The spread between central and state government securities has narrowed from its peak, driven by increased investor participation. The latest state development loan (SDL) auction received stronger-than-expected demand, said market participants.

While the spread can down from 78 basis points to 72 — down six basis points in the past week, the spread has fallen by 13 bps from its peak of 85 bps in January. In the latest auction on March 2, the cut-off yield on the 10-year SDL (state development loans) for Gujarat was 7.40%. For comparison, Tamil Nadu’s cut-off yield stood at 7.54% on February 10.

Subdued investor demand

The spread were elevated due to higher issuances and subdued investor demand.
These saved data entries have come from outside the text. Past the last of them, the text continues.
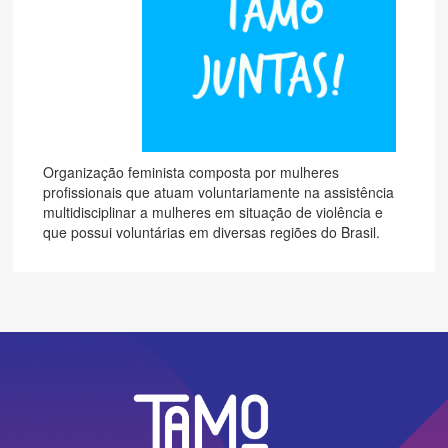
Organização feminista composta por mulheres
profissionais que atuam voluntariamente na assistência
multidisciplinar a mulheres em situação de violência e
que possui voluntárias em diversas regiões do Brasil.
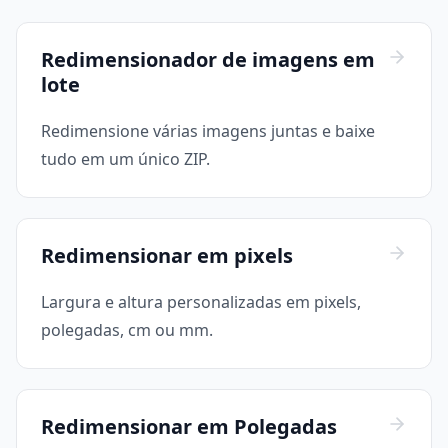
Redimensionador de imagens em
lote
Redimensione várias imagens juntas e baixe
tudo em um único ZIP.
Redimensionar em pixels
Largura e altura personalizadas em pixels,
polegadas, cm ou mm.
Redimensionar em Polegadas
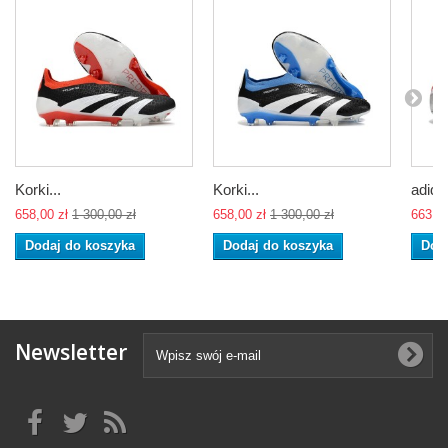
Korki...
Korki...
adidas
658,00 zł
1 300,00 zł
658,00 zł
1 300,00 zł
663,00
Dodaj do koszyka
Dodaj do koszyka
Dod
Newsletter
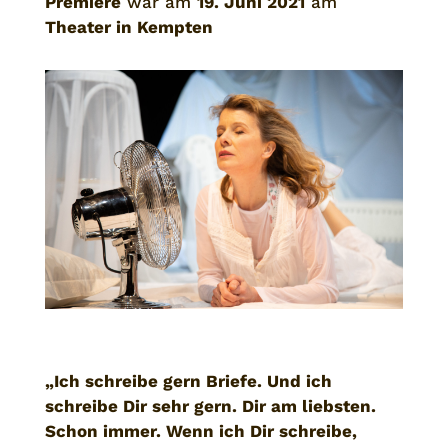
Premiere
war am
19. Juni 2021
am
Theater in Kempten
„Ich schreibe gern Briefe. Und ich
schreibe Dir sehr gern. Dir am liebsten.
Schon immer. Wenn ich Dir schreibe,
The usual spread between G-sec and state government securities ranges from 30 to 40 bps.

“Long-term investors are driving demand due to attractive spreads over G-secs, while mutual funds eye tactical bets on spread compression,” said a head of fixed income at a mutual fund.
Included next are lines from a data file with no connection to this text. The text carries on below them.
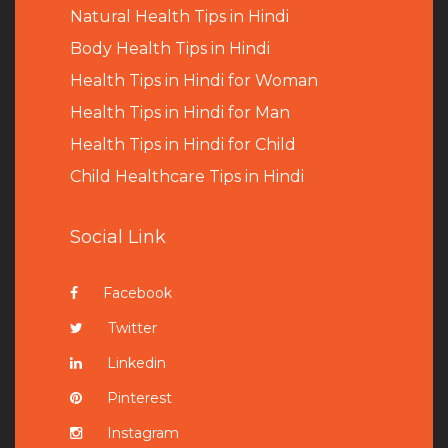
Natural Health Tips in Hindi
B
ody Health Tips in Hindi
Health Tips in Hindi for Woman
Health Tips in Hindi for Man
Health Tips in Hindi for Child
Child Healthcare Tips in Hindi
Social Link
Facebook
Twitter
Linkedin
Pinterest
Instagram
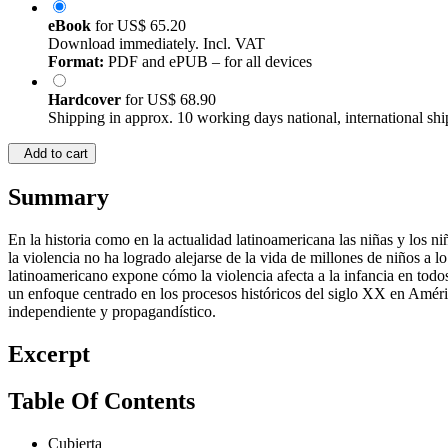
eBook
for
US$ 65.20
Download immediately. Incl. VAT
Format:
PDF and ePUB – for all devices
Hardcover
for
US$ 68.90
Shipping in approx. 10 working days national, international shi
Add to cart
Summary
En la historia como en la actualidad latinoamericana las niñas y los 
la violencia no ha logrado alejarse de la vida de millones de niños a l
latinoamericano expone cómo la violencia afecta a la infancia en todos
un enfoque centrado en los procesos históricos del siglo XX en América 
independiente y propagandístico.
Excerpt
Table Of Contents
Cubierta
“The SDL spreads have widened as anticipated; however, mean reversion has now begun. With the RBI actively injecting liquidity, conditions are favorable for spreads to tighten. The central bank is believed to have bought securities in the secondary market last week, providing additional reassurance to market participants,” said Abhishek Bisen, head of fixed income at Kotak Mutual Fund.

Elevated state supply

Elevated state supply has pressured central government securities, keeping yields high despite a 125 bps rate cut. Persistent demand-supply imbalances, expectations of no further cuts, and the government’s FY27 gross borrowing announcement of Rs 17.2 lakh crore continue to weigh on the market. The yield on 10-year benchmark paper ended at 6.68% on Monday.

States planned to raise funds to the tune of Rs 5 lakh crore in the fourth quarter. During the same period last year, states borrowed Rs 4.3 lakh crore. So far in the quarter, they have borrowed Rs 3.25 lakh crore.